His preparation this year was a bit different than usual: a two-day trip to rainy Finland, not exactly a tennis mecca, for one of the most extravagant, eccentric retirement parties in the sport’s history.
The man of honor was Jarkko Nieminen, age 34, older than Federer by two weeks and the most accomplished Finnish player ever. Nieminen, a recent father, played his last professional tournament in Stockholm last month. He and Federer have been friends since they first met as 14-year-olds. When Nieminen decided his time on the tour was up, he presented Federer with an idea.
“I thought, ‘OK, what’s the biggest way to finish?’” Nieminen said. “Of course to get the best player ever to come to my home, Finland.”
And so it was that Federer—father of four, winner of a record 17 Grand Slam singles titles and still No. 3 in the world—flew from Paris, where he played last week, to Finland for the first time during a chilly, wet month that the locals love to grumble about.
“People are like, ‘I’m sorry you have to be here in November,’ but it’s fine,” Federer said. “I’ll have to come back with the family.”
Federer has traveled extensively during his career but still loves it, especially when he visits a new place. Earlier this year, he played a tournament in Turkey. He has played exhibitions in South America, India and other parts of Asia. His chief motive, he said, is inspiration.
“To add that twist of fun and magic and freshness to everything besides the serious professional tour—I’ve played for 17 years—for me it seems like a great combination,” Federer said. “This is going to give me energy for the next few days and maybe the right inspiration I need for the World Tour Finals.”
No tennis player attracts as many fans from as many places as Federer (12,500 tickets to Nieminen’s retirement sold out in two hours). Nonetheless, Nieminen didn’t want to take any chances with his big night.
“Tennis is popular in Finland, but it’s not ice hockey,” Nieminen said. “I was a little bit afraid how it would go.” So Nieminen did what any good Finn would do: He invited two retired NHL stars—Finland’s Teemu Selänne and Sweden’s Peter Forsberg, tennis lovers both—to play doubles with the pros. There was a heavy metal band. And giant chocolate bars for the participants. T-Shirts for the event, dubbed “The Final Night,” were on sale for about $27 (profits from the evening benefited the Helsinki tennis academy Nieminen helped to start three years ago). Nieminen himself received a Jura coffee machine that looked like it weighed as much as a Finnish cruise-ship anchor.
“In Finland, we aren’t used to doing things this big,” Selänne said.

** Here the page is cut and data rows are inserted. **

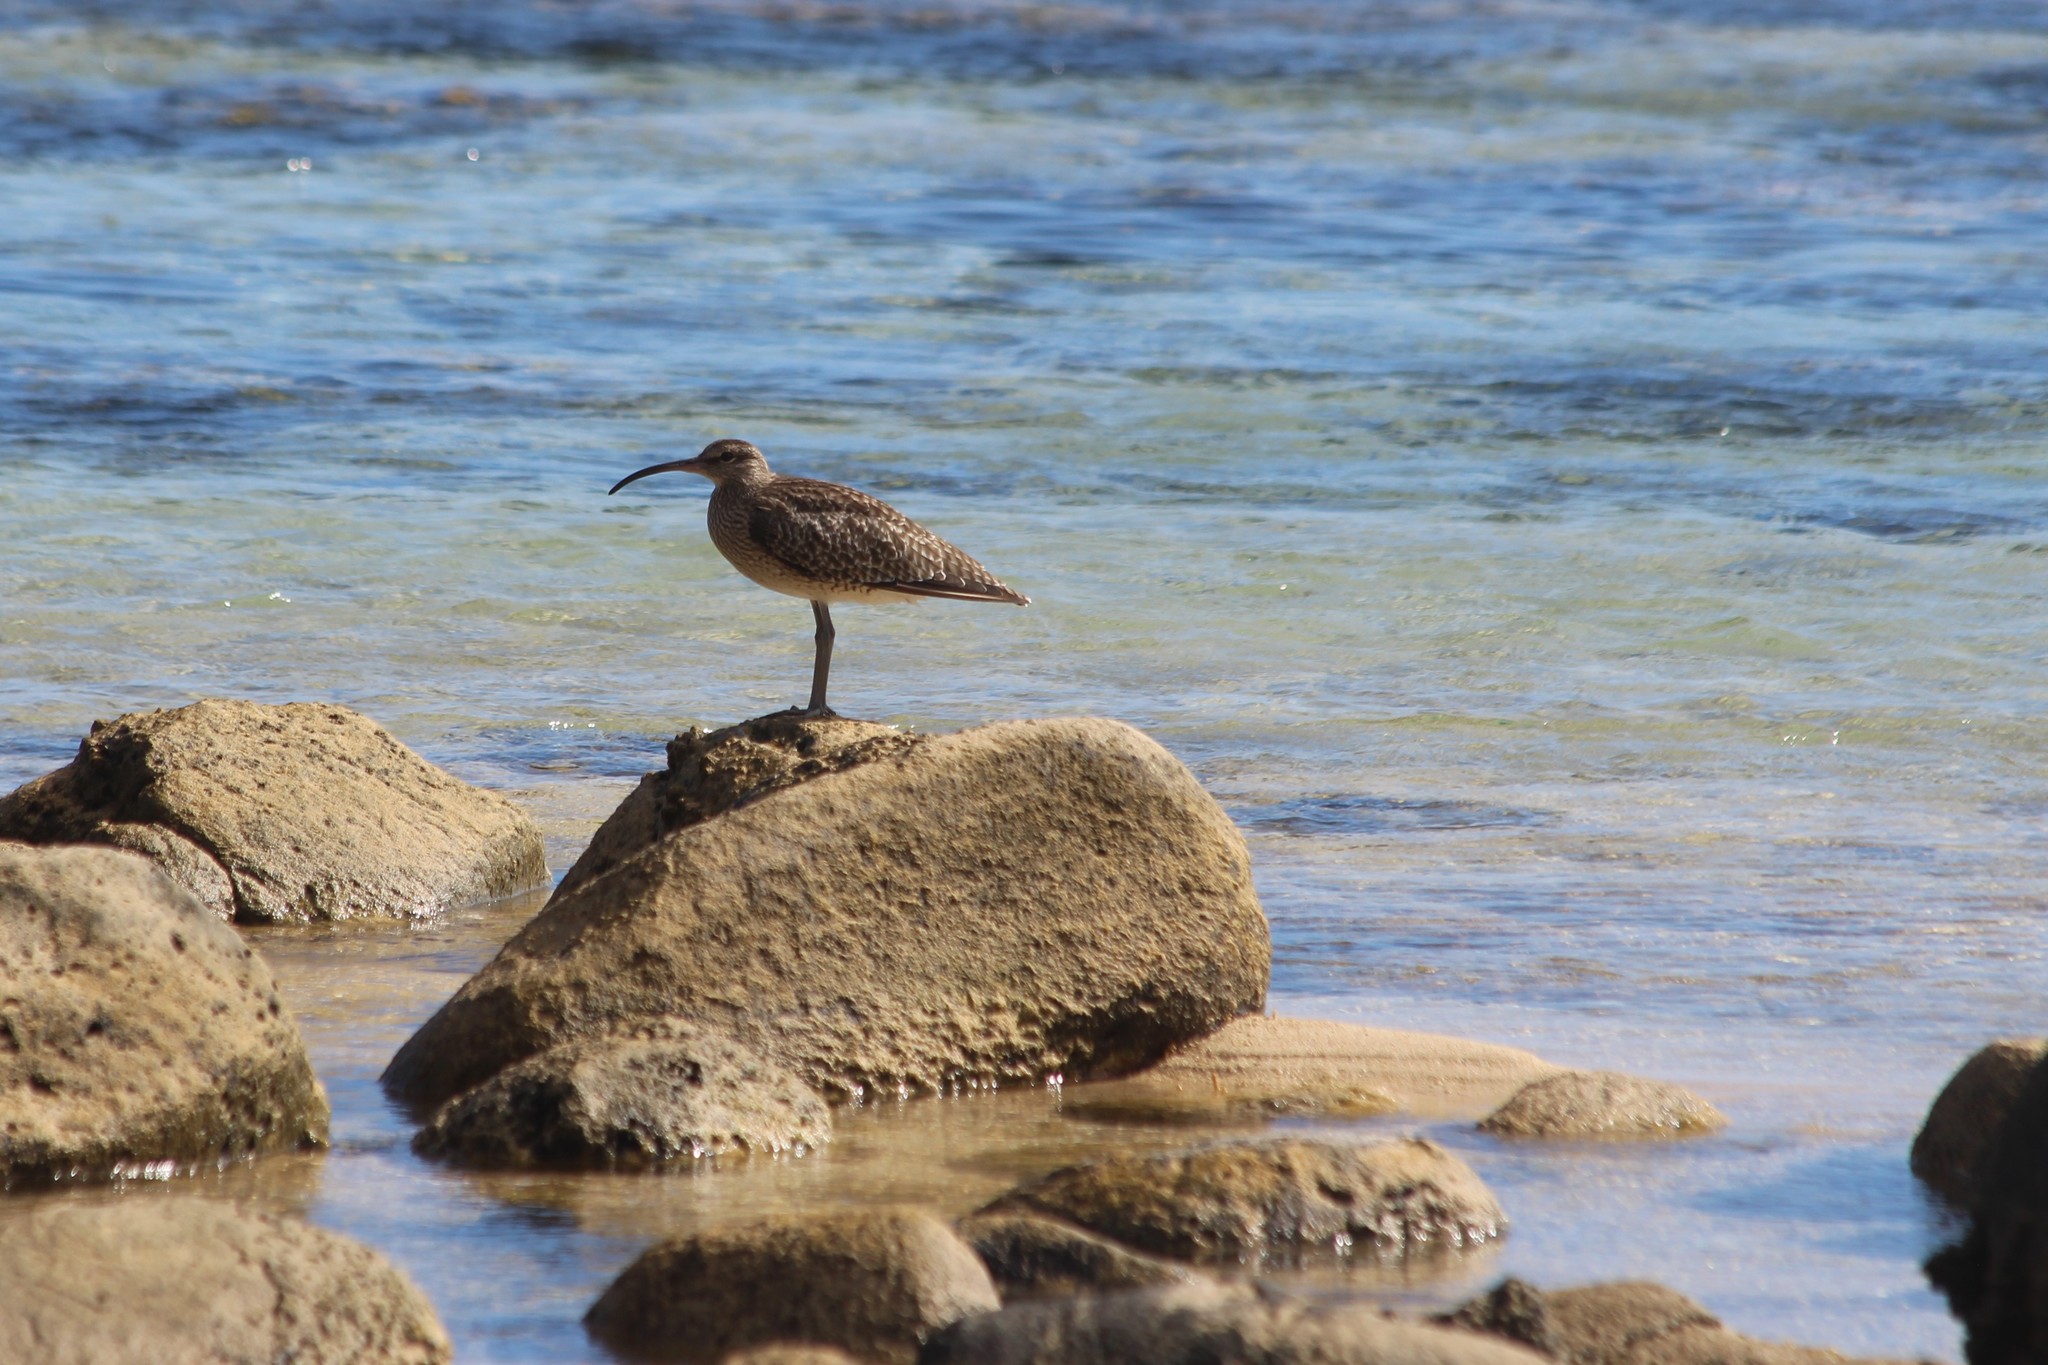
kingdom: Animalia
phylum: Chordata
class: Aves
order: Charadriiformes
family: Scolopacidae
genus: Numenius
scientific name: Numenius phaeopus
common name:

The fans, not surprisingly, were quite excited about a visit from Federer. When he was introduced as the greatest player who ever lived, the response in Hartwall Arena, Finland’s largest indoor stadium, was more roar than cheer.
“It’s crazy and it’s cool that it’s that way,” Federer said. “It makes you want to stay on tour, it makes you want to play, it makes you want to practice hard, it makes you want to put on a great show.”
Nieminen won two singles titles in his career and earned almost $8 million in prize money. He once reached No. 13 in the professional rankings, the highest spot in history for a Finn.
“My dream was to go to Wimbledon as a spectator once,” he said.
Nieminen watched in awe as his friend piled up Grand Slam titles. Nieminen lost all 15 of his matches against Federer, winning just one set. Federer, he said, is still like the kid he remembers.
“He’s still the same Roger, still has the same sense of humor, still very down to Earth,” Nieminen said.
Federer, who played in two major finals this year, said his friend’s retirement won’t make him think about his own. “I’m totally relaxed about it,” he said. “The love is still very much there and we’ll see where the journey takes me.”
In the first match of the evening, Nieminen and Selänne beat Federer and Forsberg in a set of doubles. Music followed, and then Federer and Nieminen returned for a fast-paced singles match played on a hard court set on top of wood that covered the arena’s ice. Satu Karhapää-Puhakka, who lives about 270 miles away in Joensuu, came with her husband and two children. They watched from the last row.
“These were the last places with four seats together,” she said. “This is the first time for me to see Federer play. It’s great.”
Federer won the match 7-6(4), 7-6(7), said his thanks and left Nieminen to stand in the spotlight. Nieminen looked up as a montage of his life played on the video screen. A young Nieminen hitting balls. Holding trophies. Wearing the uniform from his compulsory military service. Plucking a blade of grass from Wimbledon’s Centre Court.
Nieminen wiped away a tear but the sadness passed quickly. Then it was time for a beloved Finnish pastime: headbanging.
Nieminen ran a lap of the court, swept his long, blond hair over his face, stepped onto the courtside stage and rocked out to the music of Apocalyptica, a heavy metal band featuring three classically trained cellists.
“That was amazing,” Federer said. “That’s the way to go out.”